A new Covid-19 test that is able to detect coronavirus in the saliva is being piloted for use in mobile laboratories across four sites in the UK.
The LamPORE Covid-19 test, developed by UK-based company Oxford Nanopore, has already started testing in Aberdeen, with plans to roll out in Telford, Brent and Newbury.
The technology will provide additional testing capacity where it is needed for large numbers of people, alongside existing PCR and lateral flow tests, the Department of Health and Social Care (DHSC) said.
Clinical evaluation conducted by NHS trusts and universities has shown the LamPORE test to have sensitivity (the ability of a test to correctly identify patients with a disease) of 99.57%, and specificity (the ability to correctly identify people without the disease) of 99.4%.
Health Minister Lord Bethell said: “With one in three people not displaying symptoms of Covid-19, broadening asymptomatic testing is critical to protect those at highest risk.
“Oxford Nanopore’s LamPORE test is another example of British innovation leading the way, and is an incredibly useful addition to our Covid-19 testing toolkit – delivering accurate results to people with and without symptoms.
“The LamPORE mobile laboratories provide a new way in which we can respond to testing demand where there is most need.

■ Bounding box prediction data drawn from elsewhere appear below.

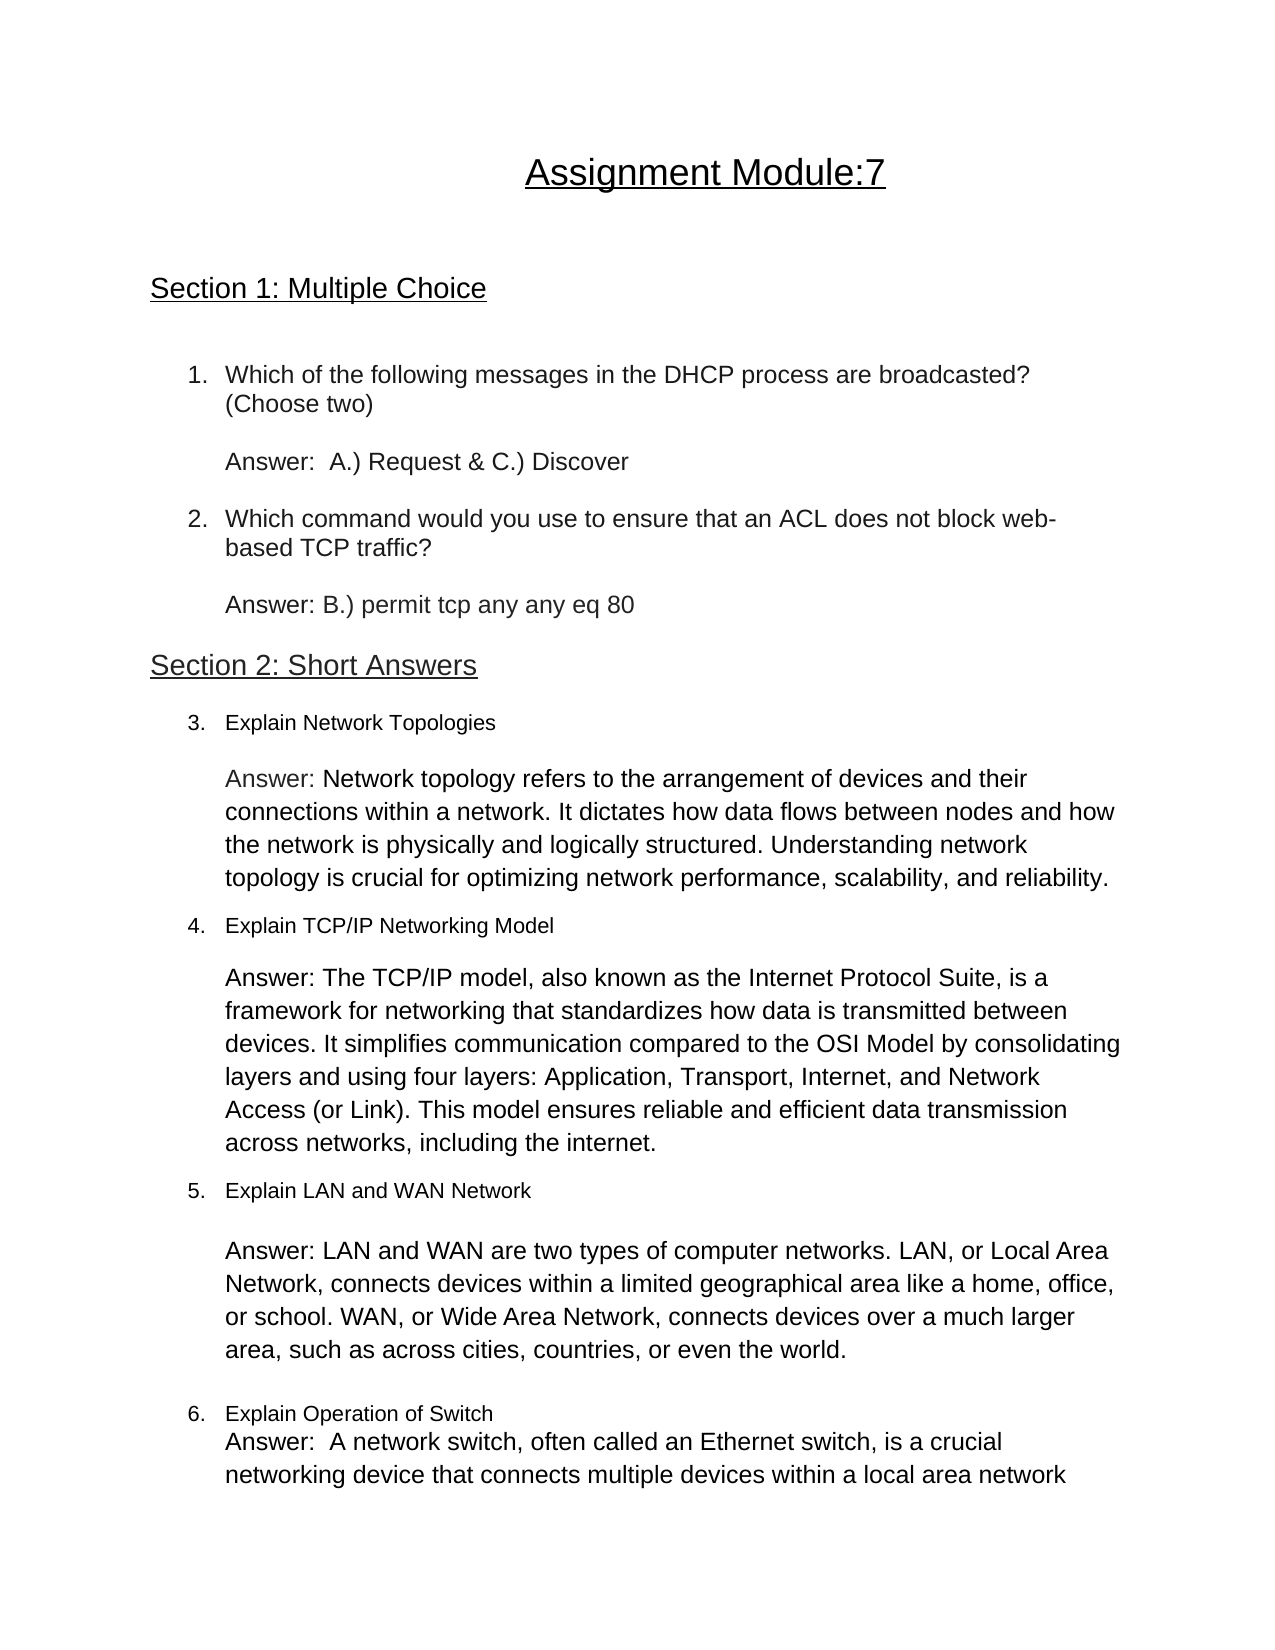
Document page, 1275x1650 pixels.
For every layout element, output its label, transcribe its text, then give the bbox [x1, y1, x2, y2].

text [225, 1427, 1125, 1488]
list Answer: A.) Request & C.) Discover [225, 446, 1125, 475]
text Section 2: Short Answers [150, 648, 1125, 681]
list Which of the following messages in the DHCP process are broadcasted? (Choose two) [187, 360, 1125, 418]
text Answer: The TCP/IP model, also known as the Internet Protocol Suite, is a framework for networking that standardizes how data is transmitted between devices. It simplifies communication compared to the OSI Model by consolidating layers and using four layers: Application, Transport, Internet, and Network Access (or Link). This model ensures reliable and efficient data transmission across networks, including the internet. [225, 963, 1125, 1157]
text Assignment Module:7 [150, 150, 1125, 193]
list Answer: LAN and WAN are two types of computer networks. LAN, or Local Area Network, connects devices within a limited geographical area like a home, office, or school. WAN, or Wide Area Network, connects devices over a much larger area, such as across cities, countries, or even the world. [225, 1236, 1125, 1364]
list Explain Operation of Switch [187, 1401, 1125, 1427]
list Explain LAN and WAN Network [187, 1178, 1125, 1203]
list Explain Network Topologies [187, 710, 1125, 735]
list Which command would you use to ensure that an ACL does not block web-based TCP traffic? [187, 504, 1125, 561]
text Answer: B.) permit tcp any any eq 80 [150, 590, 1125, 619]
text Answer: Network topology refers to the arrangement of devices and their connections within a network. It dictates how data flows between nodes and how the network is physically and logically structured. Understanding network topology is crucial for optimizing network performance, scalability, and reliability. [225, 764, 1125, 892]
list Explain TCP/IP Networking Model [187, 913, 1125, 938]
text Section 1: Multiple Choice [150, 271, 1125, 305]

“I am hugely grateful to Oxford Nanopore for their efforts in producing this technology.”
Oxford Nanopore is also developing the same technology to detect other respiratory viruses at the same time, including flu and Respiratory Syncytial Virus (RSV).

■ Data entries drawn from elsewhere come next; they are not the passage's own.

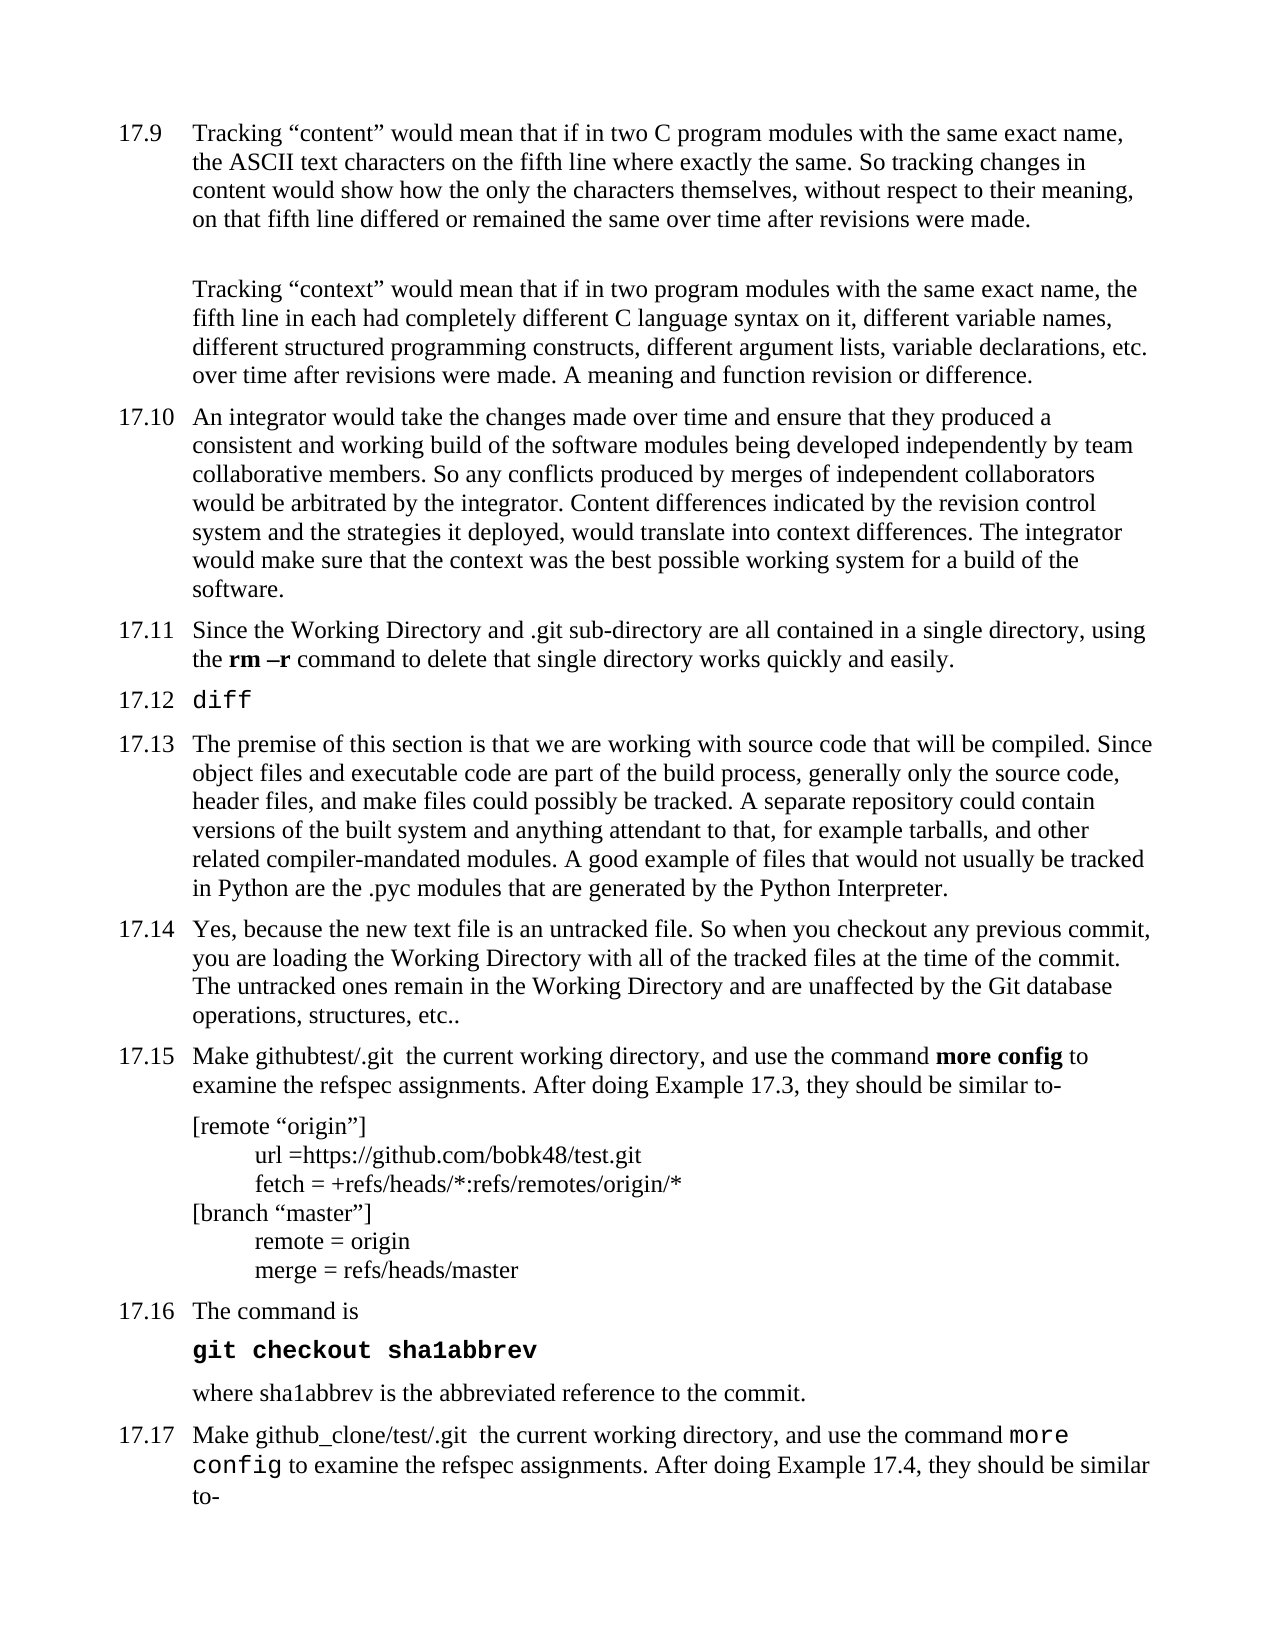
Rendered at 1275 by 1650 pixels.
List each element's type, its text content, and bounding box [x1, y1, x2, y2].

text 17.15 Make githubtest/.git the current working directory, and use the command more config to examine the refspec assignments. After doing Example 17.3, they should be similar to- [118, 1041, 1157, 1099]
text git checkout sha1abbrev [192, 1338, 1157, 1366]
text 17.12 diff [118, 686, 1157, 716]
text where sha1abbrev is the abbreviated reference to the commit. [192, 1378, 1157, 1407]
text 17.13 The premise of this section is that we are working with source code that will be compiled. Since object files and executable code are part of the build process, generally only the source code, header files, and make files could possibly be tracked. A separate repository could contain versions of the built system and anything attendant to that, for example tarballs, and other related compiler-mandated modules. A good example of files that would not usually be tracked in Python are the .pyc modules that are generated by the Python Interpreter. [118, 729, 1157, 901]
text 17.17 Make github_clone/test/.git the current working directory, and use the command more config to examine the refspec assignments. After doing Example 17.4, they should be similar to- [118, 1420, 1157, 1510]
text remote = origin [192, 1226, 1157, 1255]
text 17.9 Tracking “content” would mean that if in two C program modules with the same exact name, the ASCII text characters on the fifth line where exactly the same. So tracking changes in content would show how the only the characters themselves, without respect to their meaning, on that fifth line differed or remained the same over time after revisions were made. [118, 118, 1157, 233]
text [remote “origin”] [192, 1111, 1157, 1140]
text url =https://github.com/bobk48/test.git [192, 1140, 1157, 1169]
text Tracking “context” would mean that if in two program modules with the same exact name, the fifth line in each had completely different C language syntax on it, different variable names, different structured programming constructs, different argument lists, variable declarations, etc. over time after revisions were made. A meaning and function revision or difference. [192, 274, 1157, 389]
text 17.16 The command is [118, 1296, 1157, 1325]
text 17.14 Yes, because the new text file is an untracked file. So when you checkout any previous commit, you are loading the Working Directory with all of the tracked files at the time of the commit. The untracked ones remain in the Working Directory and are unaffected by the Git database operations, structures, etc.. [118, 914, 1157, 1029]
text 17.11 Since the Working Directory and .git sub-directory are all contained in a single directory, using the rm –r command to delete that single directory works quickly and easily. [118, 616, 1157, 673]
text merge = refs/heads/master [192, 1255, 1157, 1284]
text [branch “master”] [192, 1198, 1157, 1226]
text 17.10 An integrator would take the changes made over time and ensure that they produced a consistent and working build of the software modules being developed independently by team collaborative members. So any conflicts produced by merges of independent collaborators would be arbitrated by the integrator. Content differences indicated by the revision control system and the strategies it deployed, would translate into context differences. The integrator would make sure that the context was the best possible working system for a build of the software. [118, 402, 1157, 603]
text fetch = +refs/heads/*:refs/remotes/origin/* [192, 1169, 1157, 1198]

A LamPORE mobile laboratory in Aberdeen began testing this week, and it is expected to move around to provide testing facilities in remote locations.

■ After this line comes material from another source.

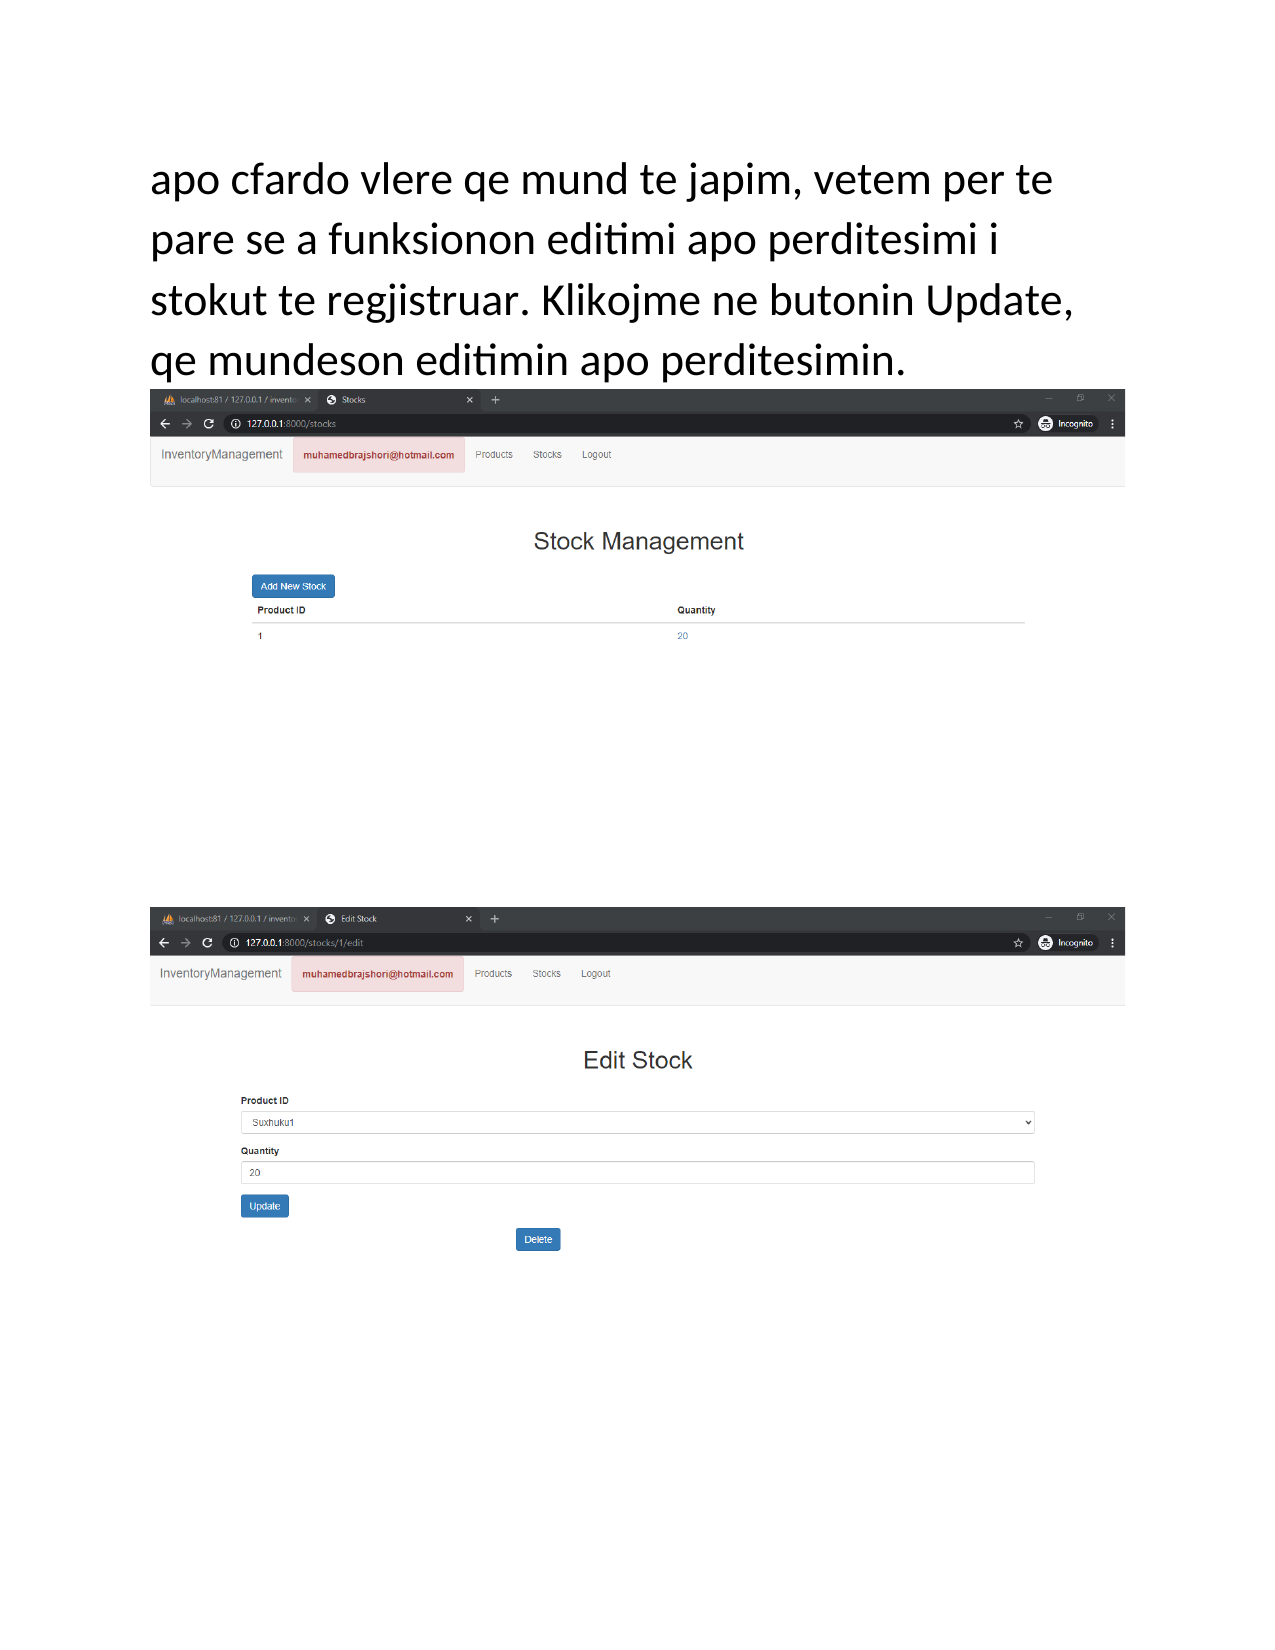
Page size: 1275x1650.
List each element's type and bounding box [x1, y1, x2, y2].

Pilots will continue into next month, followed by an evaluation of the mobile units, the DHSC said.
Professor Dame Sue Hill, chief scientific officer for England in NHS Test and Trace, who led the evaluation of Oxford Nanopore LamPORE test said: “The LamPORE test shows very high sensitivity, so can be used for the full range of diagnostic and other use cases.
“This study showed it to be effective when using saliva samples from people without symptoms and it has the additional advantage of being able to detect other winter viruses, such as flu, increasing the scenarios in which it could be deployed.”
LamPORE uses swab samples in the same way as a traditional PCR test, but also shows high performance with saliva samples, the DHSC said.